Another thing that I learned from other MA practitioners is that many practice too much. Polishing their MA skills to the max and most aim for the belt... but sucks with survival skills. Many live in their small fantasy world where they fantasize that most real fights are peachy. I even met one who doesn't have the idea how to change his car's flat tire... That is a sign of an easy target, just deflate air or throw several caltrops and let him freeze in the winter mountains. Sneaky but technically it can work... I have taught my son weird stuffs and some of them are so weird that by just thinking about them prevents us from fighting because what if the opponent is efficient with those stuffs also. Back in the Philippines my teachers taught me about traps (trapping was part of my MA training, no joke!). There are times that when I go to the mountains in Japan that I still have the hair on my back standing because I accidentally saw a string on the ground. What if it is a snare or a snapper, a dead fall, a pipe boomer or a mine??? Twice at the beach I nearly got a heart attack when I stepped on a sand trap, I got an instant flash in my head that I was stepping on sharpened bamboo. My face got so pale that my son couldn't stop laughing. Since my son is not joining the military, I refrained from teaching him these stuffs but if he only knew... I'm sure his face will also turn pale. Also met practitioners who doesn't know how to ride a bicycle or swim.
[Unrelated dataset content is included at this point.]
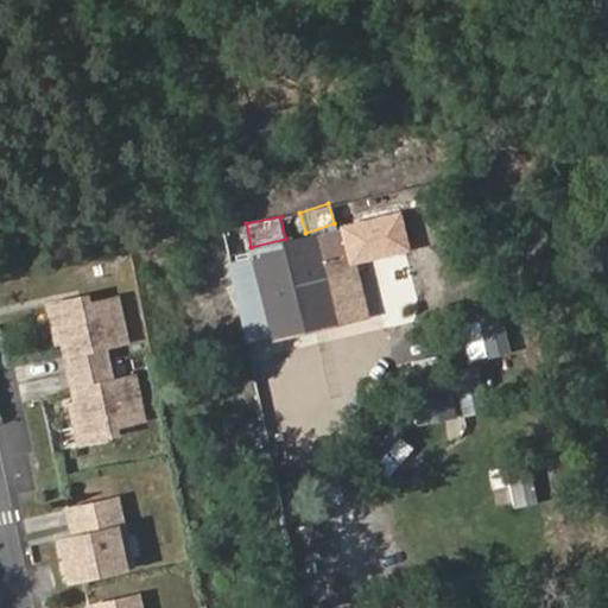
[(365,314),(346,226),(285,239),(251,247),(253,257),(270,335),(365,314)]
Lesson here is that learning MA doesn't make you a super hero. Superman has his krptonite. It doesn't mean that if you wear your pants over your tights will make you Batman. One can have so many black belts and medals but if he doesn't know how to catch and skin fish, his option is limited to buying prepared fish from the market :)
Teach your child well and teach them true. No sugar coating and no Kamehameha. Teach them that MA, fighting arts and weapons can kill. It is like guns, guns don't kill, the person does. You may have armed them to the teeth but if they know compassion and common sense, they are OK :)
PS: to my bros: Will try to bring Jr. to Manila when I fly back. Time for him to experience some good jungle booting from you guys, haha!